What are you doing now?

Well, I’m a lead developer for a mobile game company.  I run an elite team of five software engineers.  For most of my career I’ve been doing work relating to 3D computer graphics (which is my passion) – flight simulation, video games and so forth.

What was your first job?

I worked for Philips Research Labs – researching “embedded” software for small telephone exchanges.  I very soon realised that people were more interested in the graphics on the telephone exchanges’ system monitor than in the telephony part – so I switched over to the team who were developing the very first CD-ROM.  We used a pre-production version of the first ever CD audio player and modified it to add a computer interface.

How has your experience at Kent helped you since graduation?

I was in college at the very cusp between big mainframe computers with punched cards – and the microprocessor revolution.  We were taught a passion for the art of computer programming – it’s hard to convey that, but Professors Peter and Heather Brown and Professor David Turner achieved that.

The ability to have “hands on” access to the PDP 11/20 and my first taste of the joys of UNIX on the 11/40 were truly inspiring.  David Turner gave me a project to build a graphics library for an antique pen plotter and an even more ancient “storage tube” hooked up to the 11/20 – and that tweaked my interests in graphics.  I think I can still remember the sequence of pink and purple front-panel switches to boot the PDP-11’s!

So, the one single thing?  Passion!  It’s never left me.  I’m coming close to retirement now – but I refuse to become “management”.  If I can’t create beautiful graphics – I’m not interested!
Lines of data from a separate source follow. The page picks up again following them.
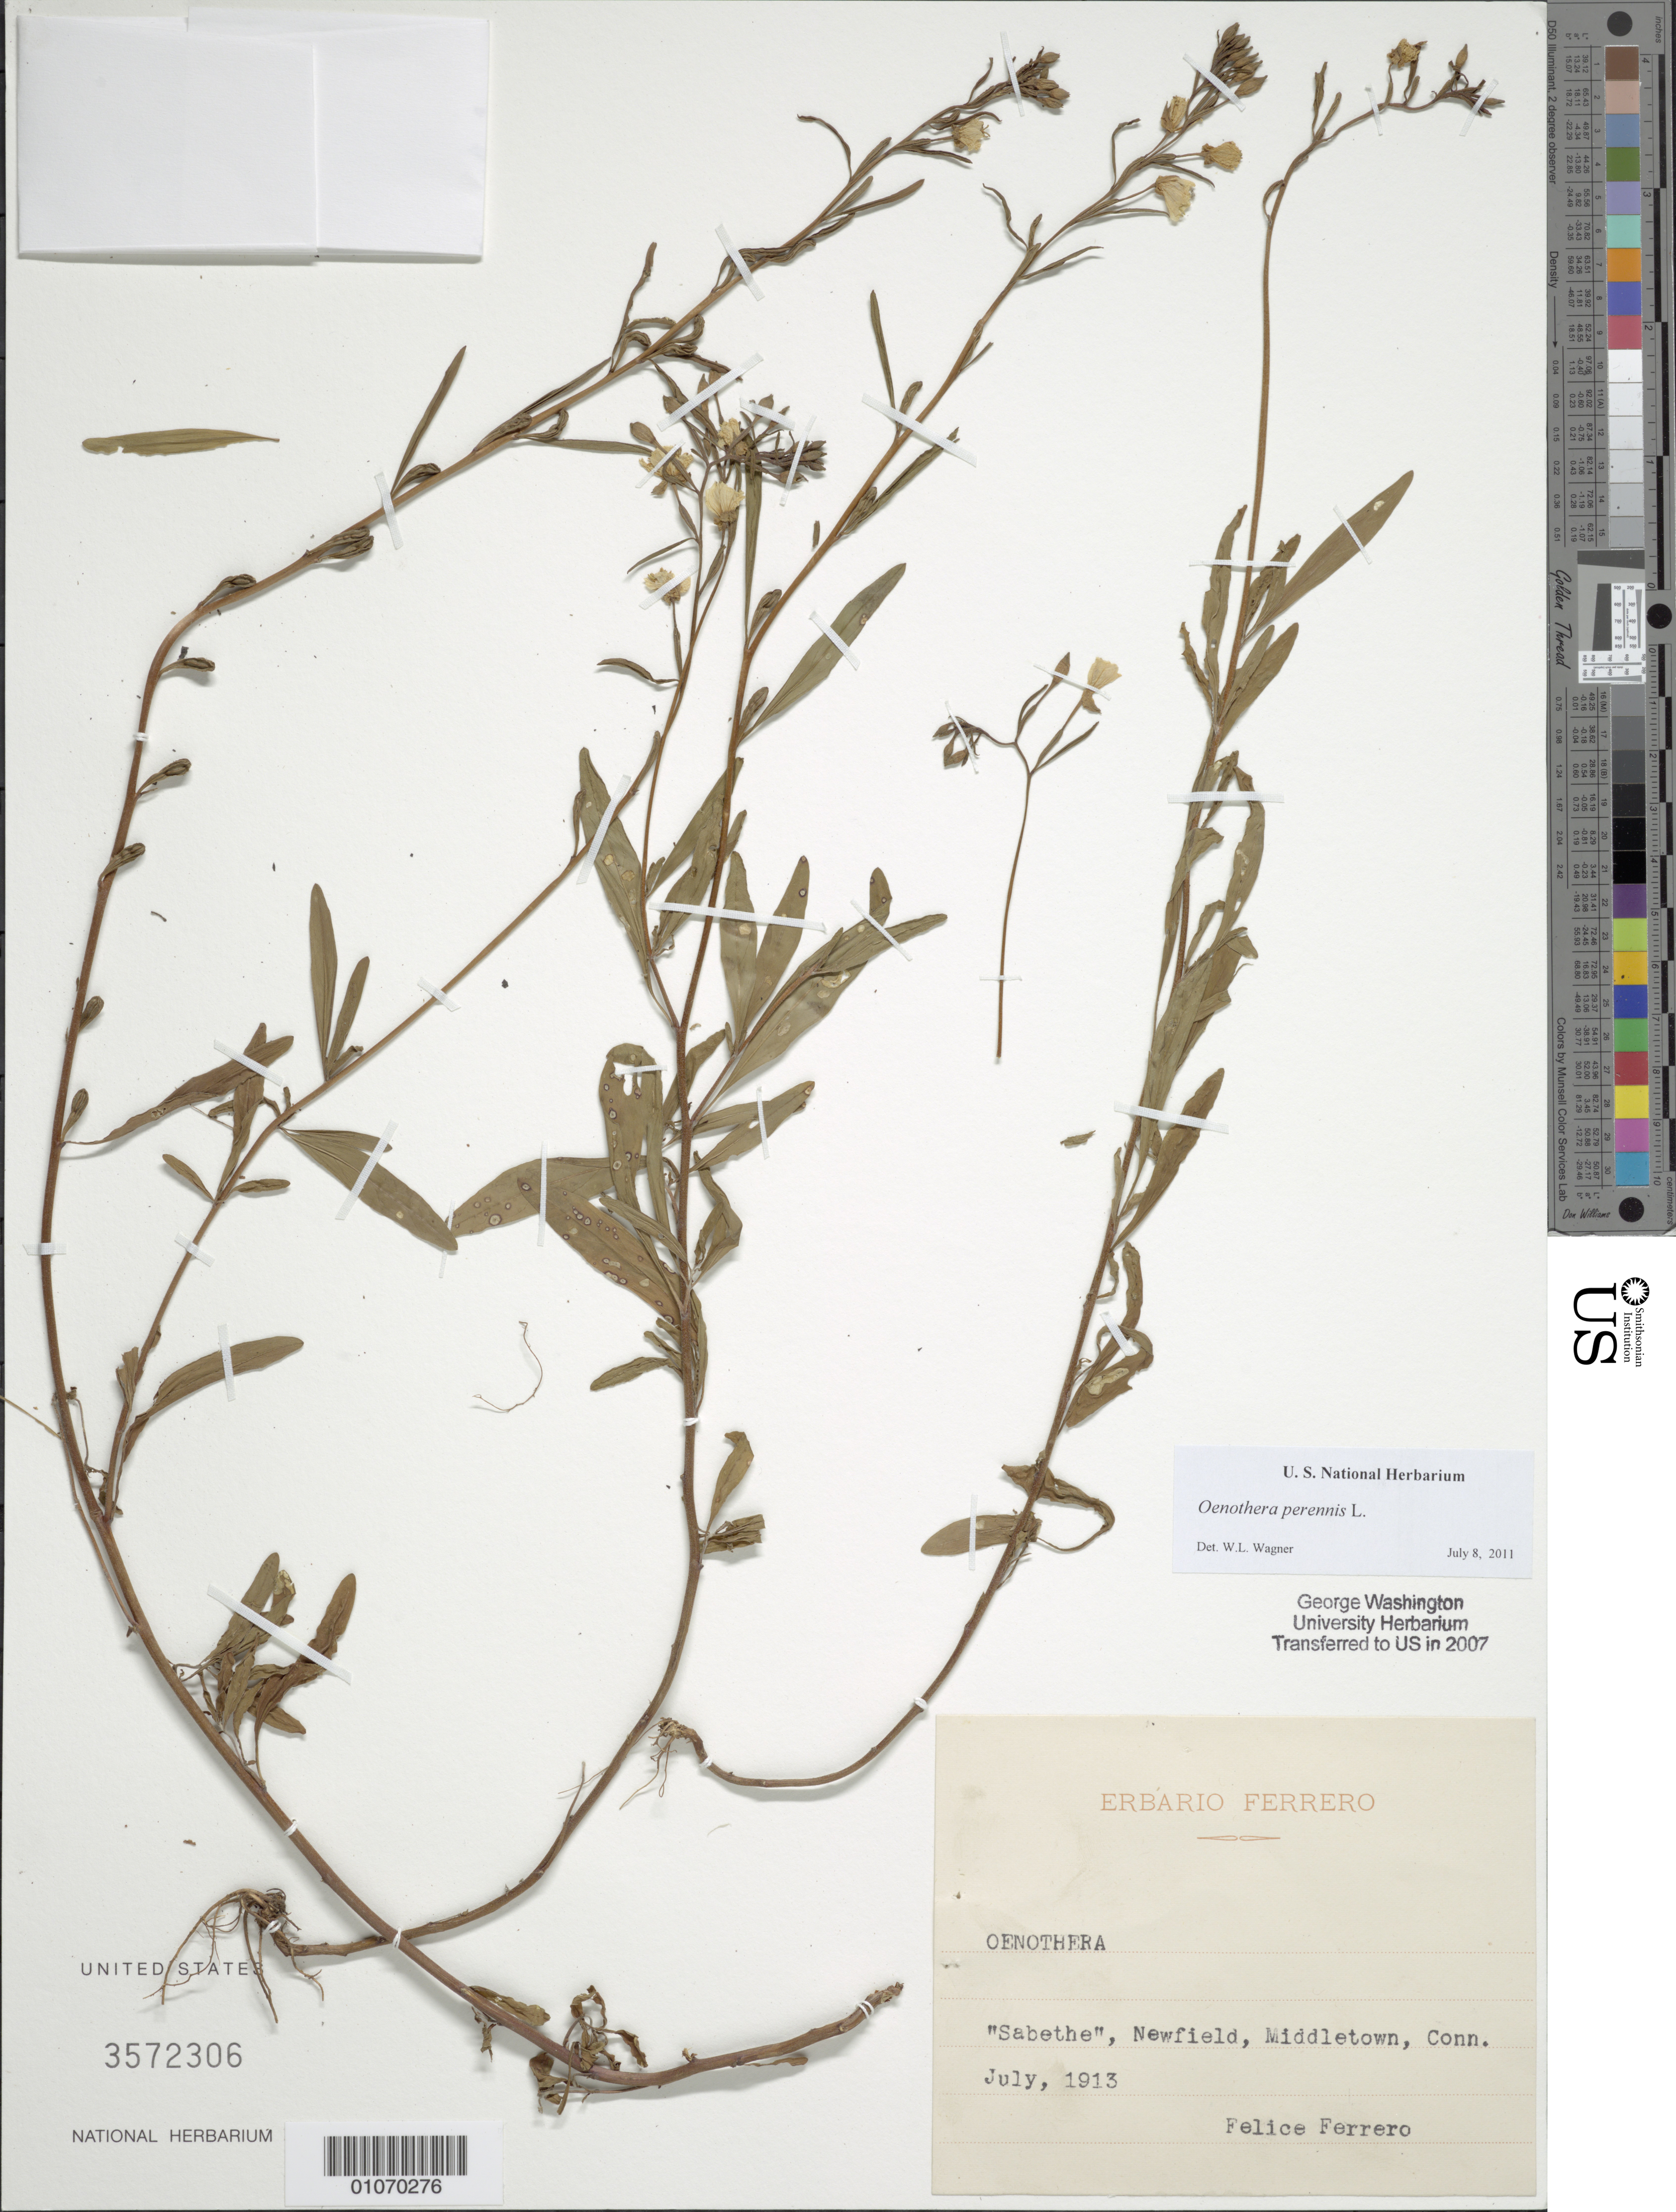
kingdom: Plantae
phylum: Tracheophyta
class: Magnoliopsida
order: Myrtales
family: Onagraceae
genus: Oenothera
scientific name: Oenothera perennis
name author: L.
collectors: F. Ferrero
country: United States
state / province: Connecticut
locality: Sabethe, Newfield, Middletown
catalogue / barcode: US 3572306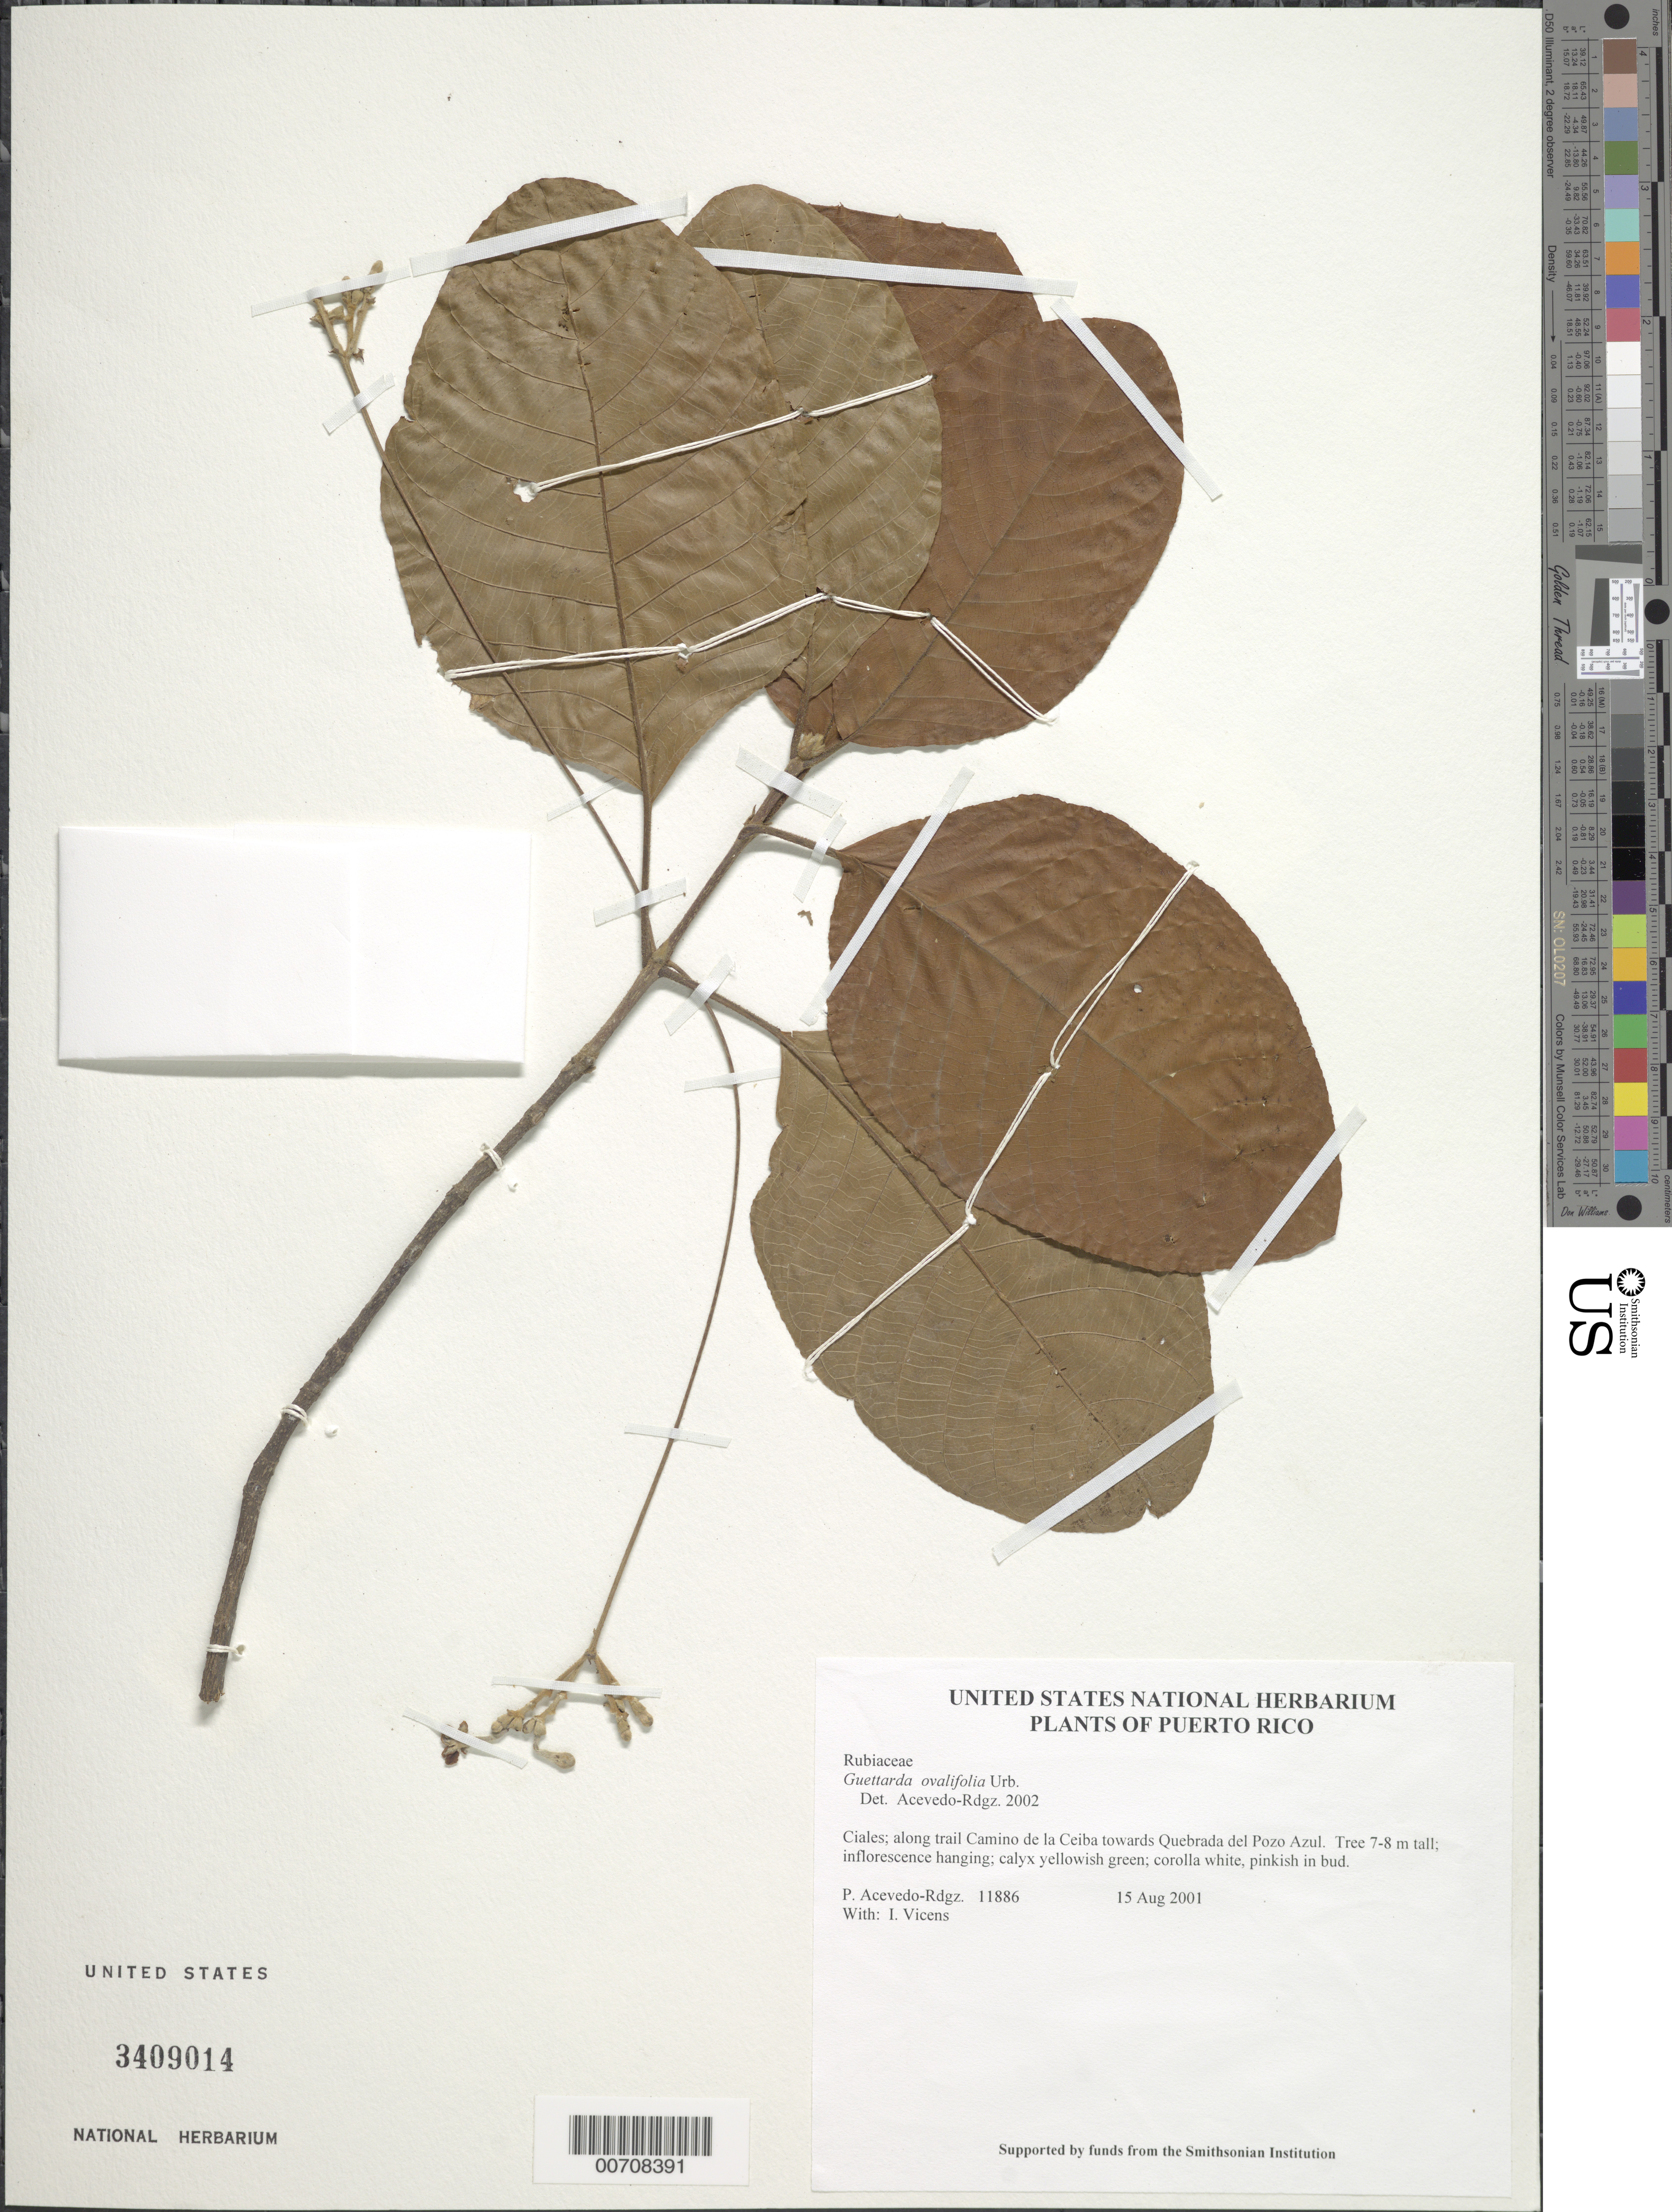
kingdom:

What’s the best piece of advice you’ve ever been given?

Never use a “goto” statement in an Algol-60 program!  It’s true – don’t do it!  Ever!

OK – well, perhaps “If it isn’t pretty it won’t work” – I think that was Heather Brown complaining about the poor intentation style of my Backgammon player code.  But it is a valuable insight.  Readability is paramount.

Who or what inspires you?

“Who” would be Richard Feynman – he was the ultimate in committed scientist, blended with an unending curiosity, wit, imagination and intelligence.  I strive every day to be like him.

“What” would be Wikipedia.  Yeah – I know it has it’s flaws – and that academics tend to dismiss it – but the way that the biggest corpus of human knowledge has been amassed in such a short time by the coming together (and butting of heads) of so many people is deeply inspiring.  If that’s possible – then what else might be achieved?

Where do you see yourself in ten years?

Well, I’m 61 now…so a good goal for 2026 would be “still around”!  I really don’t see myself ever giving up working.  I want to create a small startup business – maybe something in the area of Augmented Reality – and have the time to tinker with things I enjoy.  I always have a couple of “side projects” on the go – and over the coming years, one of those needs to become “The Next Big Thing”.